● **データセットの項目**
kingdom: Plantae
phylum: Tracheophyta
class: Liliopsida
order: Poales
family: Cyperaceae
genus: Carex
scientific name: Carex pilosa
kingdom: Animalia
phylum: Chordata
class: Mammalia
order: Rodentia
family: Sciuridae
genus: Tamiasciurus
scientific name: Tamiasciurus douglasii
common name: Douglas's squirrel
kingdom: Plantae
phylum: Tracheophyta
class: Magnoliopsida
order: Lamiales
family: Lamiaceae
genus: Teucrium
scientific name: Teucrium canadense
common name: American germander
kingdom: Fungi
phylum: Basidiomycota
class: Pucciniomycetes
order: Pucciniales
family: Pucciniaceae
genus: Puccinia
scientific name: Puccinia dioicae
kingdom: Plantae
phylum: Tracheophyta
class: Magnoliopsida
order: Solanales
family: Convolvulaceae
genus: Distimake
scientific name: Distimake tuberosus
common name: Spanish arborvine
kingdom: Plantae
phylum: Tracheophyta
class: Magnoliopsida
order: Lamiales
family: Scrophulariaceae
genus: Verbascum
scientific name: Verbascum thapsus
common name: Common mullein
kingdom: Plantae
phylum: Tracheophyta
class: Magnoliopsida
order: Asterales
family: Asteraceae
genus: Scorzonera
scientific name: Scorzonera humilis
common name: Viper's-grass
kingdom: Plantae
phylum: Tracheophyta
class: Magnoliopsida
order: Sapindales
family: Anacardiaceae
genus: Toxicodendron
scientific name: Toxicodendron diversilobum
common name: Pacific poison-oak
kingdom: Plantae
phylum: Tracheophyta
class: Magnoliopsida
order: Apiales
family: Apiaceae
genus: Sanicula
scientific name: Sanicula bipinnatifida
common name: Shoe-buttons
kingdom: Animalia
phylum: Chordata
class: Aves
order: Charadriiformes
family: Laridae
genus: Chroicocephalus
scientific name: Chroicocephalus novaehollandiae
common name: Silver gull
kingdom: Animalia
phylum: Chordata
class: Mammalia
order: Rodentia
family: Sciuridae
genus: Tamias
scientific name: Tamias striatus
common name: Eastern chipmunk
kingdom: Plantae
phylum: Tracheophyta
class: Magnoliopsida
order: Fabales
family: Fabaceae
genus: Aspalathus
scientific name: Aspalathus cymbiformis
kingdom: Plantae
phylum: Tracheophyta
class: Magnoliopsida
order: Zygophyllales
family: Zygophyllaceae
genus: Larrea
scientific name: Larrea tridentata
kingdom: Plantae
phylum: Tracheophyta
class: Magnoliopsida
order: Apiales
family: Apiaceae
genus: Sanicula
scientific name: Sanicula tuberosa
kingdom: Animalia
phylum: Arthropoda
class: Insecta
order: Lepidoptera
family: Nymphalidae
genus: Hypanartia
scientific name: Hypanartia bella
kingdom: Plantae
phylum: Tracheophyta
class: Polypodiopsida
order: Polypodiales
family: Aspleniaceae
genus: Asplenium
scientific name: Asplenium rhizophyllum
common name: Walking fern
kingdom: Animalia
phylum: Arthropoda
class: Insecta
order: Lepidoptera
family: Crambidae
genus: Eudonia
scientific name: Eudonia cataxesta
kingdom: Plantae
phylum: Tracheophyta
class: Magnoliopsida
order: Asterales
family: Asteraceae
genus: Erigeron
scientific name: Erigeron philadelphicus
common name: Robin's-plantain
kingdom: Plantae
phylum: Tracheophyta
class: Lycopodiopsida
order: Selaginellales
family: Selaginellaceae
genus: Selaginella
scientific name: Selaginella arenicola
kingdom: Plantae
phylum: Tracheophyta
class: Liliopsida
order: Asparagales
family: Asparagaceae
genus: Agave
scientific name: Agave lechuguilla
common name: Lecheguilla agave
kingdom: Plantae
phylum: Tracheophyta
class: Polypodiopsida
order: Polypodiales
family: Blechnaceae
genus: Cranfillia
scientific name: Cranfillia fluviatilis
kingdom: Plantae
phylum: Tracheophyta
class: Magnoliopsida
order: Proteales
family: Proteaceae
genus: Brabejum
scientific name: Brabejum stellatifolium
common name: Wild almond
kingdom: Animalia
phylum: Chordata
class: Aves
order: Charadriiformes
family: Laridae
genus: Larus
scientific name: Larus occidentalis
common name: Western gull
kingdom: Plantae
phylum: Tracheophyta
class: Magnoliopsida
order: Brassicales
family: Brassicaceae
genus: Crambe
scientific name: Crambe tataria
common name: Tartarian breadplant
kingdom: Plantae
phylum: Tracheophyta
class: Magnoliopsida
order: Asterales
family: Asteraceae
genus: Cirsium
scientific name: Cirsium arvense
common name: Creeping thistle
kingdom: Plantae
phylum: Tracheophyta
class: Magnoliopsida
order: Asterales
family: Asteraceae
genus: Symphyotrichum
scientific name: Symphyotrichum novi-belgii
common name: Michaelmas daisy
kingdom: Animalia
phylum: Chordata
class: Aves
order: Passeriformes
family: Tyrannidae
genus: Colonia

● **課題要件**
上記のエントリを、すべての行を一字一句変えずに書き写してください。

● **課題の解答**
kingdom: Plantae
phylum: Tracheophyta
class: Liliopsida
order: Poales
family: Cyperaceae
genus: Carex
scientific name: Carex pilosa
kingdom: Animalia
phylum: Chordata
class: Mammalia
order: Rodentia
family: Sciuridae
genus: Tamiasciurus
scientific name: Tamiasciurus douglasii
common name: Douglas's squirrel
kingdom: Plantae
phylum: Tracheophyta
class: Magnoliopsida
order: Lamiales
family: Lamiaceae
genus: Teucrium
scientific name: Teucrium canadense
common name: American germander
kingdom: Fungi
phylum: Basidiomycota
class: Pucciniomycetes
order: Pucciniales
family: Pucciniaceae
genus: Puccinia
scientific name: Puccinia dioicae
kingdom: Plantae
phylum: Tracheophyta
class: Magnoliopsida
order: Solanales
family: Convolvulaceae
genus: Distimake
scientific name: Distimake tuberosus
common name: Spanish arborvine
kingdom: Plantae
phylum: Tracheophyta
class: Magnoliopsida
order: Lamiales
family: Scrophulariaceae
genus: Verbascum
scientific name: Verbascum thapsus
common name: Common mullein
kingdom: Plantae
phylum: Tracheophyta
class: Magnoliopsida
order: Asterales
family: Asteraceae
genus: Scorzonera
scientific name: Scorzonera humilis
common name: Viper's-grass
kingdom: Plantae
phylum: Tracheophyta
class: Magnoliopsida
order: Sapindales
family: Anacardiaceae
genus: Toxicodendron
scientific name: Toxicodendron diversilobum
common name: Pacific poison-oak
kingdom: Plantae
phylum: Tracheophyta
class: Magnoliopsida
order: Apiales
family: Apiaceae
genus: Sanicula
scientific name: Sanicula bipinnatifida
common name: Shoe-buttons
kingdom: Animalia
phylum: Chordata
class: Aves
order: Charadriiformes
family: Laridae
genus: Chroicocephalus
scientific name: Chroicocephalus novaehollandiae
common name: Silver gull
kingdom: Animalia
phylum: Chordata
class: Mammalia
order: Rodentia
family: Sciuridae
genus: Tamias
scientific name: Tamias striatus
common name: Eastern chipmunk
kingdom: Plantae
phylum: Tracheophyta
class: Magnoliopsida
order: Fabales
family: Fabaceae
genus: Aspalathus
scientific name: Aspalathus cymbiformis
kingdom: Plantae
phylum: Tracheophyta
class: Magnoliopsida
order: Zygophyllales
family: Zygophyllaceae
genus: Larrea
scientific name: Larrea tridentata
kingdom: Plantae
phylum: Tracheophyta
class: Magnoliopsida
order: Apiales
family: Apiaceae
genus: Sanicula
scientific name: Sanicula tuberosa
kingdom: Animalia
phylum: Arthropoda
class: Insecta
order: Lepidoptera
family: Nymphalidae
genus: Hypanartia
scientific name: Hypanartia bella
kingdom: Plantae
phylum: Tracheophyta
class: Polypodiopsida
order: Polypodiales
family: Aspleniaceae
genus: Asplenium
scientific name: Asplenium rhizophyllum
common name: Walking fern
kingdom: Animalia
phylum: Arthropoda
class: Insecta
order: Lepidoptera
family: Crambidae
genus: Eudonia
scientific name: Eudonia cataxesta
kingdom: Plantae
phylum: Tracheophyta
class: Magnoliopsida
order: Asterales
family: Asteraceae
genus: Erigeron
scientific name: Erigeron philadelphicus
common name: Robin's-plantain
kingdom: Plantae
phylum: Tracheophyta
class: Lycopodiopsida
order: Selaginellales
family: Selaginellaceae
genus: Selaginella
scientific name: Selaginella arenicola
kingdom: Plantae
phylum: Tracheophyta
class: Liliopsida
order: Asparagales
family: Asparagaceae
genus: Agave
scientific name: Agave lechuguilla
common name: Lecheguilla agave
kingdom: Plantae
phylum: Tracheophyta
class: Polypodiopsida
order: Polypodiales
family: Blechnaceae
genus: Cranfillia
scientific name: Cranfillia fluviatilis
kingdom: Plantae
phylum: Tracheophyta
class: Magnoliopsida
order: Proteales
family: Proteaceae
genus: Brabejum
scientific name: Brabejum stellatifolium
common name: Wild almond
kingdom: Animalia
phylum: Chordata
class: Aves
order: Charadriiformes
family: Laridae
genus: Larus
scientific name: Larus occidentalis
common name: Western gull
kingdom: Plantae
phylum: Tracheophyta
class: Magnoliopsida
order: Brassicales
family: Brassicaceae
genus: Crambe
scientific name: Crambe tataria
common name: Tartarian breadplant
kingdom: Plantae
phylum: Tracheophyta
class: Magnoliopsida
order: Asterales
family: Asteraceae
genus: Cirsium
scientific name: Cirsium arvense
common name: Creeping thistle
kingdom: Plantae
phylum: Tracheophyta
class: Magnoliopsida
order: Asterales
family: Asteraceae
genus: Symphyotrichum
scientific name: Symphyotrichum novi-belgii
common name: Michaelmas daisy
kingdom: Animalia
phylum: Chordata
class: Aves
order: Passeriformes
family: Tyrannidae
genus: Colonia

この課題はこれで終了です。